The Knicks won the NBA title. First time in decades. Their fans went berserk. A quarter of a million people flooded the streets. Car flips. Shots fired. The San Antonio Police Department lost control for hours.
For the Met and the Lobby, this is a lesson. A lesson in what happens when a city underestimates a crowd. When a title win turns into a riot. When the booze and the passion boil over.
I have spoken to a senior Whitehall source. They are watching closely. “Those guys had no plan,” the source said. “They let it escalate. We can’t afford that here. Not with the football season coming. Not with the Ashes. Not with anything.”
The source was blunt. SAPD was slow to deploy. They didn’t have enough barriers. They didn’t have a proper containment strategy. The result? Chaos. A police car torched. A woman arrested for throwing a bottle at a horse.
But here is the inside baseball. The real story is about the mood in the UK. The Government is jittery. Polling shows public confidence in policing is at a low. A major sporting riot would be a disaster. A Prime Minister’s headache.
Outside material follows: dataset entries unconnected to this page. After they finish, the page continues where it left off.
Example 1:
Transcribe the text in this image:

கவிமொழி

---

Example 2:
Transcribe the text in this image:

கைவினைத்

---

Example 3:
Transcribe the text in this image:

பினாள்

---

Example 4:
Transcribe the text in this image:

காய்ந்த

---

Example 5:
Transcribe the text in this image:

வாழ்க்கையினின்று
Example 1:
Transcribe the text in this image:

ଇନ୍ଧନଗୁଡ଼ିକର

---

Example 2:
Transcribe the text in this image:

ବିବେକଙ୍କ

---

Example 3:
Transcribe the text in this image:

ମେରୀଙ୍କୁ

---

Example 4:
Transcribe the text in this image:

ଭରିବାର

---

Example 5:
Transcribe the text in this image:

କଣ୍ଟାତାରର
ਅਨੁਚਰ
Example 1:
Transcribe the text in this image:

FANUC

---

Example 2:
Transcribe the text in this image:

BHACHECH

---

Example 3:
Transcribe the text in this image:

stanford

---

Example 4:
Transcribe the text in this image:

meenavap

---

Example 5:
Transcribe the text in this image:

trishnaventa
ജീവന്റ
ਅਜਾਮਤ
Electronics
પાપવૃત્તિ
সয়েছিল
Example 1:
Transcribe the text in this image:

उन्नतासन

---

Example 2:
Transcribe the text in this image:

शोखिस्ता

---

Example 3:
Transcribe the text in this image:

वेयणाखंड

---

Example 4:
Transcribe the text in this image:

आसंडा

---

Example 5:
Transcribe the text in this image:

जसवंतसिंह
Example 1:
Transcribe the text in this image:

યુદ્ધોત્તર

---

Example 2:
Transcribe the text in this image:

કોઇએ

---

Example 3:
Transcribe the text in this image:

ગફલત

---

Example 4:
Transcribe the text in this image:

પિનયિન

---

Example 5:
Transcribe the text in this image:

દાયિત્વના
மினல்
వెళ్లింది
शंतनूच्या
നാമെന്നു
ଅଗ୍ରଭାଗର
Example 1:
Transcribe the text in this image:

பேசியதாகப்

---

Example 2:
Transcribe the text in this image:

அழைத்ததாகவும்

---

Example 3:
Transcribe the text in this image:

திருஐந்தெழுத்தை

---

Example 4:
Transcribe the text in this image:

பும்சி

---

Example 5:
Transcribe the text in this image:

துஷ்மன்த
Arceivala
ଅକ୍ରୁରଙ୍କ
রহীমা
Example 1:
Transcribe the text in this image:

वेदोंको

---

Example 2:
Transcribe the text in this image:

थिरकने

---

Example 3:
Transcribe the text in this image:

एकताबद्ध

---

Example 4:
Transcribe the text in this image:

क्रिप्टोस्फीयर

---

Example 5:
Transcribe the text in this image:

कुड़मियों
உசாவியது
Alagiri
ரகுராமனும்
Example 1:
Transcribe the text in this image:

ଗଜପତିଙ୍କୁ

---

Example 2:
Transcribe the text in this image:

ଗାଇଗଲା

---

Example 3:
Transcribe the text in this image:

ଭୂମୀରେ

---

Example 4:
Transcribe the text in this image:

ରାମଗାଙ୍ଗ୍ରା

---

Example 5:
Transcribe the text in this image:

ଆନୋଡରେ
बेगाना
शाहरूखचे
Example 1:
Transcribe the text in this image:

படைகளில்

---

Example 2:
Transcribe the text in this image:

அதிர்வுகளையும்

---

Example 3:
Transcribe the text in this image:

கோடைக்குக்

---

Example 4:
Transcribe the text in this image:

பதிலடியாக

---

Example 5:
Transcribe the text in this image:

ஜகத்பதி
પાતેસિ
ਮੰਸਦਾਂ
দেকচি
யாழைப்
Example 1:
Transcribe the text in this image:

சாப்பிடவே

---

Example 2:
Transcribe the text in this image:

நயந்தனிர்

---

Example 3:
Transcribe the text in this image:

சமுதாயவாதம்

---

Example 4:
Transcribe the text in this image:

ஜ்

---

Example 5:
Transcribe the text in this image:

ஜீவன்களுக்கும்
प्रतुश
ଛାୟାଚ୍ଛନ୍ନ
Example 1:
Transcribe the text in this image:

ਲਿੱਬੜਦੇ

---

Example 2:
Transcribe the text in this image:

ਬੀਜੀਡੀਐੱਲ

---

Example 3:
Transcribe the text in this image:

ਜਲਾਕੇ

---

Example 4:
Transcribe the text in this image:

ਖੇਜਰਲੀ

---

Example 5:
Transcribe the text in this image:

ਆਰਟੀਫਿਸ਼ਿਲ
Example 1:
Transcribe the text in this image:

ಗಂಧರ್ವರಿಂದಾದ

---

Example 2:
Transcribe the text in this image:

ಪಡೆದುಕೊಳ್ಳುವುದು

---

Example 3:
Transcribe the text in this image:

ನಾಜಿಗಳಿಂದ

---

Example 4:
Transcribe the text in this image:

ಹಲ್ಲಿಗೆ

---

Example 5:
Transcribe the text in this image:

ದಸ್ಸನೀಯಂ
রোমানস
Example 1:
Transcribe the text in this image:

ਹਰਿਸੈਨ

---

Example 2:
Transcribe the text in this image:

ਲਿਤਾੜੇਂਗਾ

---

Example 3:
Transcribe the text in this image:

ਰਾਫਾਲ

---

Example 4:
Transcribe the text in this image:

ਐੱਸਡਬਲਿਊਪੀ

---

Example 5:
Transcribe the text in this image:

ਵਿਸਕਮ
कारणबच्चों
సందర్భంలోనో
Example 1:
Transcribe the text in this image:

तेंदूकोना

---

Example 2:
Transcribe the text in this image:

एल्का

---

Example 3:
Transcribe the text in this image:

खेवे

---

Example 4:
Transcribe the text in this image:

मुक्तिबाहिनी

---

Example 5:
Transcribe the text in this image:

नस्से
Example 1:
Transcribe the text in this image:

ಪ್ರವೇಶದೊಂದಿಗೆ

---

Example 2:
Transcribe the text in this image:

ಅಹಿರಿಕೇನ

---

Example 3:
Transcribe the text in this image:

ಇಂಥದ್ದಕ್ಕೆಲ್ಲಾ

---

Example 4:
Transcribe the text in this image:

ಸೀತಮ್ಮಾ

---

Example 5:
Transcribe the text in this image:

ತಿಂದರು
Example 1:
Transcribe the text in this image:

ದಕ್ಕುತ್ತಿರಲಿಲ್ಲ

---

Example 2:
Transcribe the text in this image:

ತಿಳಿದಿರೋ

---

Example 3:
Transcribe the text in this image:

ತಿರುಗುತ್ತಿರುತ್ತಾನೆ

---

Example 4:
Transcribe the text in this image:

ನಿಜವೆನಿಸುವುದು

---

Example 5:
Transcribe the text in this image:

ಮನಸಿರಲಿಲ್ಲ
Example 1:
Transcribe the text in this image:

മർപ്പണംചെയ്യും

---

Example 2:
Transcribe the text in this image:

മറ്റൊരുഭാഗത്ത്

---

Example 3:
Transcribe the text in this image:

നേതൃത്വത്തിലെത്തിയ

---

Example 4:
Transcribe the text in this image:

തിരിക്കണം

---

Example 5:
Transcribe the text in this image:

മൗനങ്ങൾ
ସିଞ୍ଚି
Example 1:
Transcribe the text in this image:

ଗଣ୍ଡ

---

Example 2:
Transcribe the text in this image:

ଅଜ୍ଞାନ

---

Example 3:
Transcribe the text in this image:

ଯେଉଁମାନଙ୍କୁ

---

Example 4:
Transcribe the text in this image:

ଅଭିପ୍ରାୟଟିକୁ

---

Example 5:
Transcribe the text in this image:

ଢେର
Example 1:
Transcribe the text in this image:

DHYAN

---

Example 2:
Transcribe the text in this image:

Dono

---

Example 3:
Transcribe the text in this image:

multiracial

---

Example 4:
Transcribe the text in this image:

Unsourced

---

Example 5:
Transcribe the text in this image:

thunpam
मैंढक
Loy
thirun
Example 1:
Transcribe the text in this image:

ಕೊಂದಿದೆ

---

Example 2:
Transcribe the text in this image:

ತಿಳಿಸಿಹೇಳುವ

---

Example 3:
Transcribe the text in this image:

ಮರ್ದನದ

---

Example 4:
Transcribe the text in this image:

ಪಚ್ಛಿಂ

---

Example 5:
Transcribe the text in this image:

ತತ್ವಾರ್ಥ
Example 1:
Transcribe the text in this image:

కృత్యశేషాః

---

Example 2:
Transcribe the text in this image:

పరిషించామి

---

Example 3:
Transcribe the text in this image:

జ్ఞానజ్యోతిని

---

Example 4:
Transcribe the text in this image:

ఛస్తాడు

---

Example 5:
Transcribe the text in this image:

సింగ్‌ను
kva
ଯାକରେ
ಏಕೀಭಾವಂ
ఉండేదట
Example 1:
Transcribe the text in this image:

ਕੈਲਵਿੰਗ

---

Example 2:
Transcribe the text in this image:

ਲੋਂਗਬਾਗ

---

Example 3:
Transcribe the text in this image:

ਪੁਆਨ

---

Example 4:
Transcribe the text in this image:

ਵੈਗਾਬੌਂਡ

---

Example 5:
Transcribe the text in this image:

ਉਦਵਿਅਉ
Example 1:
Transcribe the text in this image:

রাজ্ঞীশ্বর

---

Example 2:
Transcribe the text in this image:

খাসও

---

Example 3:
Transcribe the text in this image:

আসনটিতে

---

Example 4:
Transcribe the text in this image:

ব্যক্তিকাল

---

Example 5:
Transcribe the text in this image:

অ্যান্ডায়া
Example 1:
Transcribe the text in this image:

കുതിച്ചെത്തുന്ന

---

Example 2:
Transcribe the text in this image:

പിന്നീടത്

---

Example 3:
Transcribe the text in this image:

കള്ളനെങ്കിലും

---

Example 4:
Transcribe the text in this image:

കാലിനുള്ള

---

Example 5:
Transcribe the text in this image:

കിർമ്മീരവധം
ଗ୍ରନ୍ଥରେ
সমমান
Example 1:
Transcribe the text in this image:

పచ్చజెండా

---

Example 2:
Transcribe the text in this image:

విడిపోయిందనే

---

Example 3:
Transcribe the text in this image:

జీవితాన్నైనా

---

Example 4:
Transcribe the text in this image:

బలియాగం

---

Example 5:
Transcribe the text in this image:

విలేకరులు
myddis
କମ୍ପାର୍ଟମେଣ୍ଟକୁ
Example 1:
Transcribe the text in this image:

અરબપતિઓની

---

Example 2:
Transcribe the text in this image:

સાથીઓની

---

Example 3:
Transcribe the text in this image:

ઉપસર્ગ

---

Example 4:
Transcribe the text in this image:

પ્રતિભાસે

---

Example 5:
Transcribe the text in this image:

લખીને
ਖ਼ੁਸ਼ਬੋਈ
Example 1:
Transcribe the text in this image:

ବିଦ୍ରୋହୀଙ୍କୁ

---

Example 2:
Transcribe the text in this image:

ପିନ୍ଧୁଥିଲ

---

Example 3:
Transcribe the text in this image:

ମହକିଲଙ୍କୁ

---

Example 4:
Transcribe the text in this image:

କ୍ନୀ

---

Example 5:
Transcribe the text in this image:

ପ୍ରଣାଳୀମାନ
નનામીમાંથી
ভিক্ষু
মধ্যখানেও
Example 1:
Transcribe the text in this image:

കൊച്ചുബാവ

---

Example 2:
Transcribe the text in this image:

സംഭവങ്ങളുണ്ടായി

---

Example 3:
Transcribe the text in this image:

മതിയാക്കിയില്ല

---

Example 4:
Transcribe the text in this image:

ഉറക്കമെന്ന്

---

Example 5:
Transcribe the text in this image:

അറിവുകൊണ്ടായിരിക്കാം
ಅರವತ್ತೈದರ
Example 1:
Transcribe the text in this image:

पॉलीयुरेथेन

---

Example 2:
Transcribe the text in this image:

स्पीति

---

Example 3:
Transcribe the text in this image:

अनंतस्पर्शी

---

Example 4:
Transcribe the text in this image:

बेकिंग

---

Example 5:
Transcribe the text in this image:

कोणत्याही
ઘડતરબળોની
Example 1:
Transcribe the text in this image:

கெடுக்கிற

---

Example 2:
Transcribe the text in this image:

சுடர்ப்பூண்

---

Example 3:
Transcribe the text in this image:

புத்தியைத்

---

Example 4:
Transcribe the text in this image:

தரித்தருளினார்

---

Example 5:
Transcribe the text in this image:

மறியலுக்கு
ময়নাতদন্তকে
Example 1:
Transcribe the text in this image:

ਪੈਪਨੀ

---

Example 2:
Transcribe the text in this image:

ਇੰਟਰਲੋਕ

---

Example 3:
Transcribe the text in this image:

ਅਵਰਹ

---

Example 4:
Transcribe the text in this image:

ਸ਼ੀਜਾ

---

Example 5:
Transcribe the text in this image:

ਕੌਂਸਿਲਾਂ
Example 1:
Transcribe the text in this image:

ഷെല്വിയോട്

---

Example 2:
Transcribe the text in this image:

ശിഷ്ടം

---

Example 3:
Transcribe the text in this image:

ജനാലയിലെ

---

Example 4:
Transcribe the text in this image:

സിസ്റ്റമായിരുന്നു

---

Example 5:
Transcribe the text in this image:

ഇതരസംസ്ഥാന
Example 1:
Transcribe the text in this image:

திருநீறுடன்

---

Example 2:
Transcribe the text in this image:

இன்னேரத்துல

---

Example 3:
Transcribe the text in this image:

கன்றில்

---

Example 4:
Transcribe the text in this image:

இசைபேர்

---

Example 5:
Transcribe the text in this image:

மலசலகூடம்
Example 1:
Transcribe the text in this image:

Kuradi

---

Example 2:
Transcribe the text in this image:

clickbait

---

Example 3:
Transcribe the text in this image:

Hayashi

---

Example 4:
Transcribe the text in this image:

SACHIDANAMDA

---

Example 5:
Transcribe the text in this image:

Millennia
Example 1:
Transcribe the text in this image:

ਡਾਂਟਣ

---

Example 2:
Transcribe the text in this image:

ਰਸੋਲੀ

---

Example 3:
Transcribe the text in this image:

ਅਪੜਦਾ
So the Home Office has dispatched observers. They are embedded with the San Antonio force. Taking notes. Learning from the mistakes. Expect a new crowd control doctrine. Expect more fencing, more surveillance, more quick-response units.
Conservatives are nervous. Labour is watching. The backbenchers are restless. They want to know what happened and what it means for UK streets. The truth is, it could happen here. A Champions League final. A World Cup run. A sudden title win. And if it does, the Met will be judged harshly.
One more thing. The Knicks fans themselves. They don’t care about the politics. They are living their greatest day. One fan told me: “This is the best thing that ever happened to me. I don’t care what they do. We won.”
That is the danger. The passion. The raw emotion. San Antonio learned the hard way. Whitehall took notes. Watch this space.